Statement des Kirchenpräsidenten

„Kriege haben immer viel Leid über Menschen gebracht. Das Löwendenkmal in Lauterbach steht für einen Krieg, den Deutschland gegen Frankreich gewonnen hat. Aber was bitte ist ein „gewonnener“ Krieg?

Die Mitmach-Aktion der Soroptimistinnen stellt genau diese Frage. Und sie verbindet es mit einem klaren Bekenntnis: „Nie wieder Krieg!“ Dem werden viele zustimmen. Viel schwieriger ist es aber, daraus auch Konsequenzen zu ziehen. Wir sind momentan in einer Situation, in der Aggressivität wieder mehr Raum gewinnt. Das ist gefährlich. Damit ist meistens Abgrenzung gegen andere verbunden – oft auch Herabsetzung anderer.

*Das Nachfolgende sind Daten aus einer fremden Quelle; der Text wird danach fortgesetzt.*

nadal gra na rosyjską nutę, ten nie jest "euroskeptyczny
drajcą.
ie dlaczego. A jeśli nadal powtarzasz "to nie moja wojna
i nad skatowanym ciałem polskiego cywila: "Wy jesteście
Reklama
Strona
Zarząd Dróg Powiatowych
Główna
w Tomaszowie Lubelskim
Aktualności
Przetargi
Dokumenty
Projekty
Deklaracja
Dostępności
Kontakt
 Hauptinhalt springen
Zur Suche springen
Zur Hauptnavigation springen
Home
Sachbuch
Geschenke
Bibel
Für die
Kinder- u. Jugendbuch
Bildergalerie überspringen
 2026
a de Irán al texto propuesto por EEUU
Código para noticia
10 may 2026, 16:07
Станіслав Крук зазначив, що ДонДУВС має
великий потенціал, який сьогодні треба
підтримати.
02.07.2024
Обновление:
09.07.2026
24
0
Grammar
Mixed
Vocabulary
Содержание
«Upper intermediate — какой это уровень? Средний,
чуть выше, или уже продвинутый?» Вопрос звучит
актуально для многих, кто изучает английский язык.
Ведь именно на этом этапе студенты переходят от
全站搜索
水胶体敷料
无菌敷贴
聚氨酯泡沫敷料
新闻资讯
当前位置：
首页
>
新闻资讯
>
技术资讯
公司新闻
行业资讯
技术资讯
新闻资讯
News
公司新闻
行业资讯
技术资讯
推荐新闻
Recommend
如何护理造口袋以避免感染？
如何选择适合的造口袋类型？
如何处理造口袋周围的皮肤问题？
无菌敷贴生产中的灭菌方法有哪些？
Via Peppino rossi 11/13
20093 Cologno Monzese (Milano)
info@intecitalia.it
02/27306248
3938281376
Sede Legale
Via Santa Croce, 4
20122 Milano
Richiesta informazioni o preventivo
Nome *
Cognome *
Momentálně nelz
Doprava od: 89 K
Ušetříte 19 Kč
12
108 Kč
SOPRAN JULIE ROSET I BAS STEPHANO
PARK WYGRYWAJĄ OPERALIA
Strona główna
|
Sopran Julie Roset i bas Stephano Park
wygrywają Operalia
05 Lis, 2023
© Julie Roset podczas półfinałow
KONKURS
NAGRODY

„Nie wieder Krieg!“ – das schließt für mich ein, das friedliche Zusammenleben fördern zu wollen – im persönlichen Umfeld, in unseren Dörfern und Städten, in Europa und in dieser Welt! Das Thema ist leider sehr aktuell. Als Christ glaube ich, dass Gott uns als Menschen dazu bestimmt hat, füreinander da zu sein und miteinander nach Gerechtigkeit und Frieden zu suchen. Ich wünsche der Aktion, dass sie viele Herzen erreicht!“

 

EVANGELISCHE KIRCHE IN HESSEN UND NASSAU

 

DER KIRCHENPRÄSIDENT

Dr. Dr. h. c. Volker Jung

»Nie wieder Krieg!«  -  Mitmach-Kunst-Aktion des Service-Clubs Soroptimist International Lauterbach-Vogelsberg e.V.